How do you motivate teachers to be creative?

As anyone who reads my blog knows, I love to write with a picture in mind, even if the subject doesn't necessarily connect to the topic, I will make it connect. So if you read this, you can give me a thumbs-up or -down on how well I connect this picture to what I'm about to write!

In this photo, I am four and my brother is two. We were brought into a photographic studio of a tall blonde woman who had a large studio with big, rectangular shaped lights. I wasn't thrilled about having my picture taken with my dopey (sorry, Bob) little brother to begin with, and then we were asked to sit together on a table all cozy while the photographer struggled with her equipment. When she was finally ready to take our picture I had already had enough of her fussing, ignoring moi, and giving us curt commands. I did not want to smile and I definitely didn't want to look directly into the big rectangular light that  hurt my eyes. I fidgeted, and kept looking away. My mother, somewhere to my right, pleaded with me to cooperate. You can see from the picture that I did. but I was not happy about it!

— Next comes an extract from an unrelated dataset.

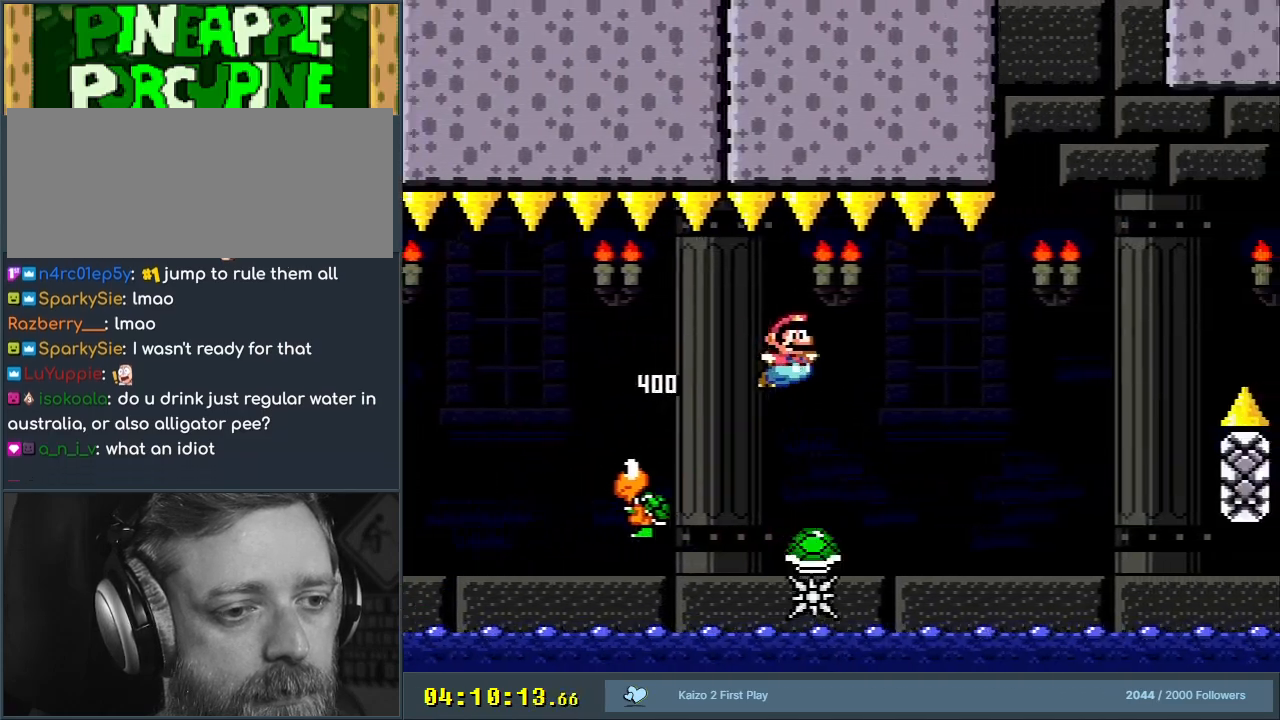
{"buttons": ["B", "Y", "DPAD_RIGHT"], "events": []}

What, does this have to do with motivating teachers to be creative, you may well ask, and with good reason! I will attempt to explain.

In the first place one has to consider that there are preschools where teachers and management have little interest in creativity in the first place. I am  not going to go there. They have their own reward, as they say in church. I am talking about how schools that have NAEYC accreditation, and have, in their literature, explanations of how their curriculum is creative, stimulating and developmentally appropriate. How does management--"heads of school", directors, and other administrators--motivate its teaching staff to go beyond creating the everyday, ordinary curricular learning experiences that usually satisfy the majority of parents who know little of what can really be done in the service of learning in its broadest sense?

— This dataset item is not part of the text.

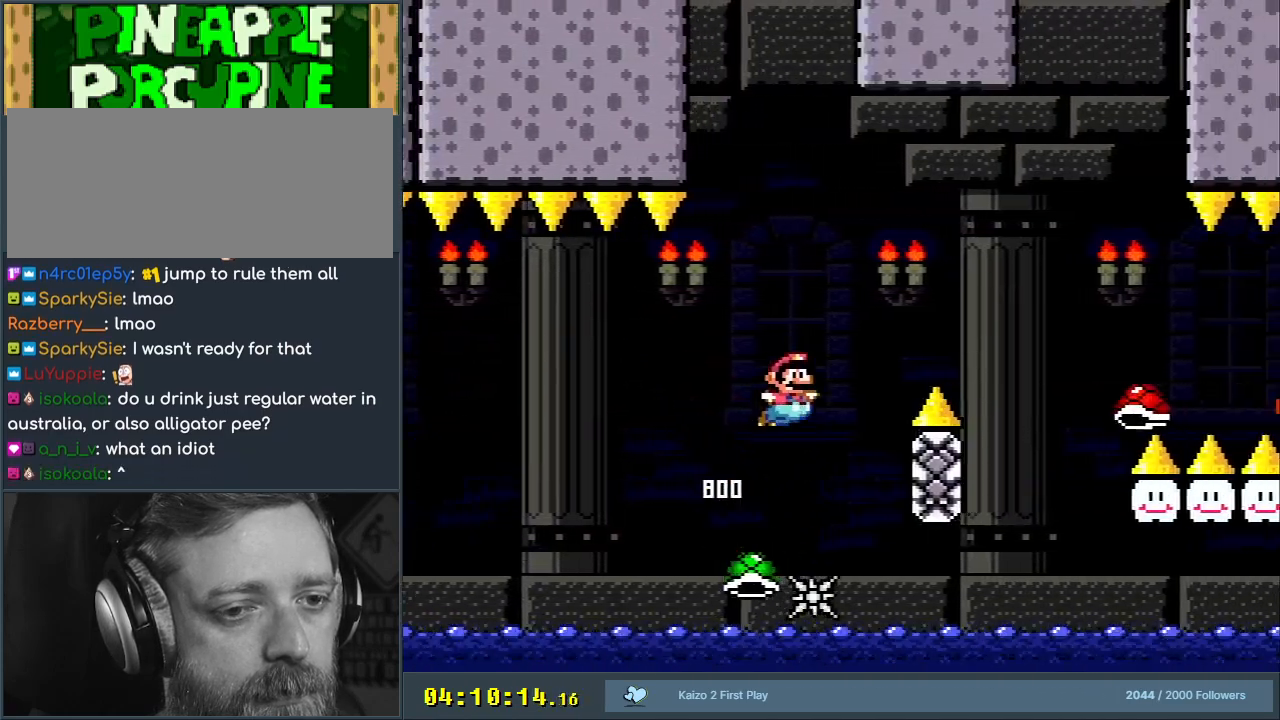
{"buttons": ["B", "Y", "DPAD_RIGHT"], "events": []}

One model I know of does it this way: Teachers are told to create exciting learning activities aligned with the school's yearly curricular goals and its literacy curriculum. Coming into the situation, a new faculty member believes that she can, within the parameters of the school's curriculum, create learning experiences that are as creative and interesting to children as possible, drawing from the world's cultures, traditions and arts to do so. But this teacher soon gets a surprise! Just as my four-year-old self came into a room of cold light, and admonishments to be still and smile, this teacher is asked to put aside her ideas and try to emulate other teachers, the reasoning being that if one teacher does something different, parents will demand the same from other teachers. Go ahead and be creative, but don't "show up your colleagues".

Imagine if the four-year-old, instead of being asked to sit still and stare while the photographer was getting ready, was given permission to explore the studio with parental guidance, and then asked how she would like to pose? I know, it isn't an analogy that quite fits (thumbs-down?), but there is some parallel here. Bear with me.

A second program expresses that it wants teachers to be creative, to bring their own strengths to the job of teaching young children. If teachers do projects that are different from those of other teachers, administrators encourage it, and when parents ask for the same in other classrooms, the pressure is on those teachers to be more creative, to make more connections, to go beyond the boundaries of the average aggregate of activities that are ordinarily used. That the administration has the back of the creative teacher ensures instruction and planning will evolve into new learning and new experiences.

Which way do you like? In which program would you want to teach?